*EXERCISE OBJECTIVE*. Convert the records, from the start through the line containing "common name: Australian white ibis", into a Markdown table with the columns "Row" and "Entry", numbering each line and omitting blank lines.

*Extracted records*.
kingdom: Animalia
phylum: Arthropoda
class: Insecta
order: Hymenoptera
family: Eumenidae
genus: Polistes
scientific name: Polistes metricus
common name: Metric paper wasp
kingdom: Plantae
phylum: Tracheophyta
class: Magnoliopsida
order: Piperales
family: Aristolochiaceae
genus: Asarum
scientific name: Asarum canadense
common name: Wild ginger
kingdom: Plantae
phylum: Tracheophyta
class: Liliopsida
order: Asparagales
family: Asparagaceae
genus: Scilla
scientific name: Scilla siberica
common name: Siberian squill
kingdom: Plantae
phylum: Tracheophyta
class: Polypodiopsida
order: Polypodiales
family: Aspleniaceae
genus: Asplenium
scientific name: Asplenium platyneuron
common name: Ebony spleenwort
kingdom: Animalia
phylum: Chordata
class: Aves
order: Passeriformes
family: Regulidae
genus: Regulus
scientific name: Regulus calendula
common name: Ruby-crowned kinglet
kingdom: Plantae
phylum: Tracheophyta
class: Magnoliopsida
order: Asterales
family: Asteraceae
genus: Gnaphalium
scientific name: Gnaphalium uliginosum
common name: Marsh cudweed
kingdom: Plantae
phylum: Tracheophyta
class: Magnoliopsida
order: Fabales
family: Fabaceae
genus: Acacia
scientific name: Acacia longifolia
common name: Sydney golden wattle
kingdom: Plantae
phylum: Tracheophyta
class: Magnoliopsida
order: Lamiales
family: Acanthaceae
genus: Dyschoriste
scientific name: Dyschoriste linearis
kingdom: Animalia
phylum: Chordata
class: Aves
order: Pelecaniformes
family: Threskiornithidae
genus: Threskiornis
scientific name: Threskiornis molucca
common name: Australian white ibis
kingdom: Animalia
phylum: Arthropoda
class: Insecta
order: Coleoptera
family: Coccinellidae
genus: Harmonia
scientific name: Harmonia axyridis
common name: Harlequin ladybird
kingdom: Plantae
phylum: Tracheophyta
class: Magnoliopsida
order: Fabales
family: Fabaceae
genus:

*SOLUTION FOR THIS PROBLEM*.
| Row | Entry |
|---|---|
| 1 | kingdom: Animalia |
| 2 | phylum: Arthropoda |
| 3 | class: Insecta |
| 4 | order: Hymenoptera |
| 5 | family: Eumenidae |
| 6 | genus: Polistes |
| 7 | scientific name: Polistes metricus |
| 8 | common name: Metric paper wasp |
| 9 | kingdom: Plantae |
| 10 | phylum: Tracheophyta |
| 11 | class: Magnoliopsida |
| 12 | order: Piperales |
| 13 | family: Aristolochiaceae |
| 14 | genus: Asarum |
| 15 | scientific name: Asarum canadense |
| 16 | common name: Wild ginger |
| 17 | kingdom: Plantae |
| 18 | phylum: Tracheophyta |
| 19 | class: Liliopsida |
| 20 | order: Asparagales |
| 21 | family: Asparagaceae |
| 22 | genus: Scilla |
| 23 | scientific name: Scilla siberica |
| 24 | common name: Siberian squill |
| 25 | kingdom: Plantae |
| 26 | phylum: Tracheophyta |
| 27 | class: Polypodiopsida |
| 28 | order: Polypodiales |
| 29 | family: Aspleniaceae |
| 30 | genus: Asplenium |
| 31 | scientific name: Asplenium platyneuron |
| 32 | common name: Ebony spleenwort |
| 33 | kingdom: Animalia |
| 34 | phylum: Chordata |
| 35 | class: Aves |
| 36 | order: Passeriformes |
| 37 | family: Regulidae |
| 38 | genus: Regulus |
| 39 | scientific name: Regulus calendula |
| 40 | common name: Ruby-crowned kinglet |
| 41 | kingdom: Plantae |
| 42 | phylum: Tracheophyta |
| 43 | class: Magnoliopsida |
| 44 | order: Asterales |
| 45 | family: Asteraceae |
| 46 | genus: Gnaphalium |
| 47 | scientific name: Gnaphalium uliginosum |
| 48 | common name: Marsh cudweed |
| 49 | kingdom: Plantae |
| 50 | phylum: Tracheophyta |
| 51 | class: Magnoliopsida |
| 52 | order: Fabales |
| 53 | family: Fabaceae |
| 54 | genus: Acacia |
| 55 | scientific name: Acacia longifolia |
| 56 | common name: Sydney golden wattle |
| 57 | kingdom: Plantae |
| 58 | phylum: Tracheophyta |
| 59 | class: Magnoliopsida |
| 60 | order: Lamiales |
| 61 | family: Acanthaceae |
| 62 | genus: Dyschoriste |
| 63 | scientific name: Dyschoriste linearis |
| 64 | kingdom: Animalia |
| 65 | phylum: Chordata |
| 66 | class: Aves |
| 67 | order: Pelecaniformes |
| 68 | family: Threskiornithidae |
| 69 | genus: Threskiornis |
| 70 | scientific name: Threskiornis molucca |
| 71 | common name: Australian white ibis |